Aims/hypothesis Increased lipid supply causes beta cell death, which may contribute to reduced beta cell mass in type 2 diabetes. We investigated whether endoplasmic reticulum (ER) stress is necessary for lipid-induced apoptosis in beta cells and also whether ER stress is present in islets of an animal model of diabetes and of humans with type 2 diabetes. Methods Expression of genes involved in ER stress was evaluated in insulin-secreting MIN6 cells exposed to elevated lipids, in islets isolated from db/db mice and in pancreas sections of humans with type 2 diabetes. Overproduction of the ER chaperone heat shock 70 kDa protein 5 (HSPA5, previously known as immunoglobulin heavy chain binding protein [BIP]) was performed to assess whether attenuation of ER stress affected lipid-induced apoptosis. Results We demonstrated that the pro-apoptotic fatty acid palmitate triggers a comprehensive ER stress response in MIN6 cells, which was virtually absent using non-apoptotic fatty acid oleate. Time-dependent increases in mRNA levels for activating transcription factor 4 (Atf4), DNA-damage inducible transcript 3 (Ddit3, previously known as C/EBP homologous protein [Chop]) and DnaJ homologue (HSP40) C3 (Dnajc3, previously known as p58) correlated with increased apoptosis in palmitate- but not in oleate-treated MIN6 cells. Attenuation of ER stress by overproduction of HSPA5 in MIN6 cells significantly protected against lipid-induced apoptosis. In islets of db/db mice, a variety of marker genes of ER stress were also upregulated.
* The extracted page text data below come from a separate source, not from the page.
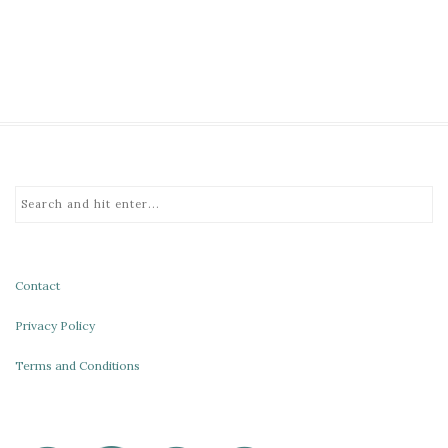
Contact
Privacy Policy
Terms and Conditions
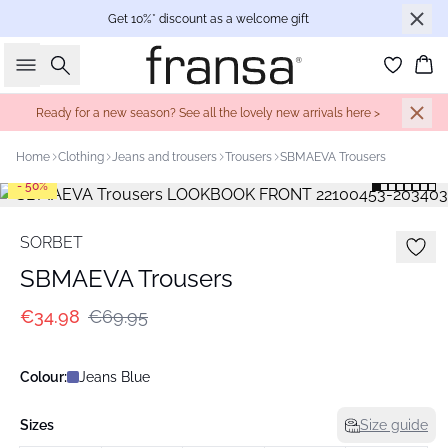
Get 10%* discount as a welcome gift
Search
Bas
Ready for a new season? See all the lovely new arrivals here >
Home
Clothing
Jeans and trousers
Trousers
SBMAEVA Trousers
- 50%
SORBET
SBMAEVA Trousers
€34.98
€69.95
Colour:
Jeans Blue
Sizes
Size guide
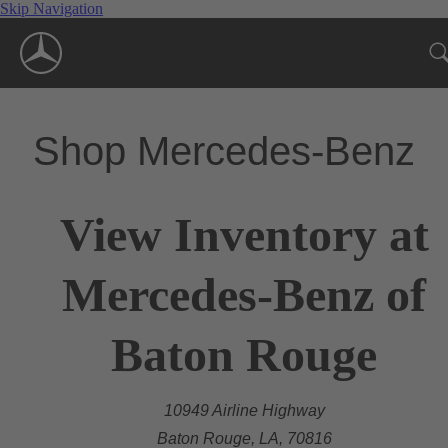
Skip Navigation
Shop Mercedes-Benz
View Inventory at
Mercedes-Benz of
Baton Rouge
10949 Airline Highway
Baton Rouge, LA, 70816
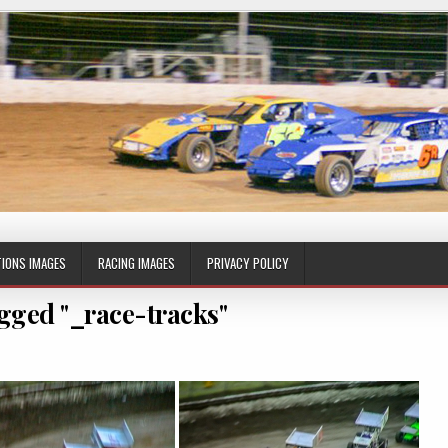
IONS IMAGES
RACING IMAGES
PRIVACY POLICY
gged "_race-tracks"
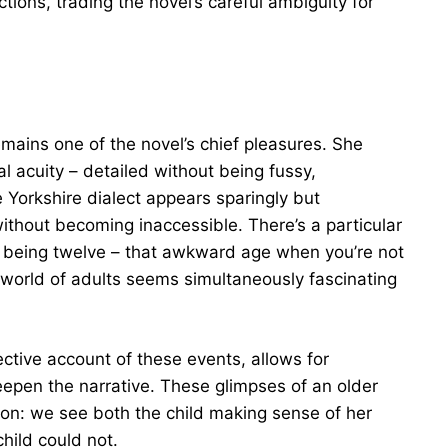
ctions, trading the novel’s careful ambiguity for
mains one of the novel’s chief pleasures. She
al acuity – detailed without being fussy,
 Yorkshire dialect appears sparingly but
without becoming inaccessible. There’s a particular
f being twelve – that awkward age when you’re not
e world of adults seems simultaneously fascinating
ective account of these events, allows for
eepen the narrative. These glimpses of an older
ion: we see both the child making sense of her
hild could not.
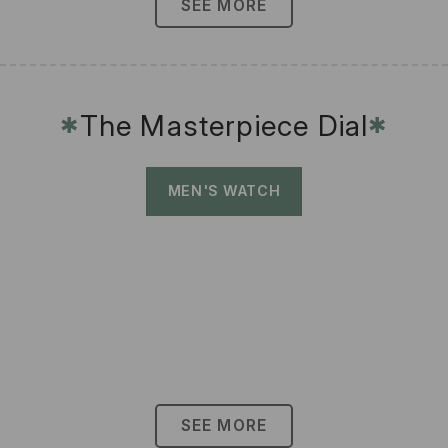
SEE MORE
The Masterpiece Dial
✱
✱
MEN'S WATCH
SEE MORE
Increased processing (activation) of X-box binding protein 1 (Xbp1) mRNA was also observed, confirming the existence of ER stress. Finally, we observed increased islet protein production of HSPA5, DDIT3, DNAJC3 and BCL2-associated X protein in human pancreas sections of type 2 diabetes subjects. Conclusions/interpretation Our results provide evidence that ER stress occurs in type 2 diabetes and is required for aspects of the underlying beta cell failure.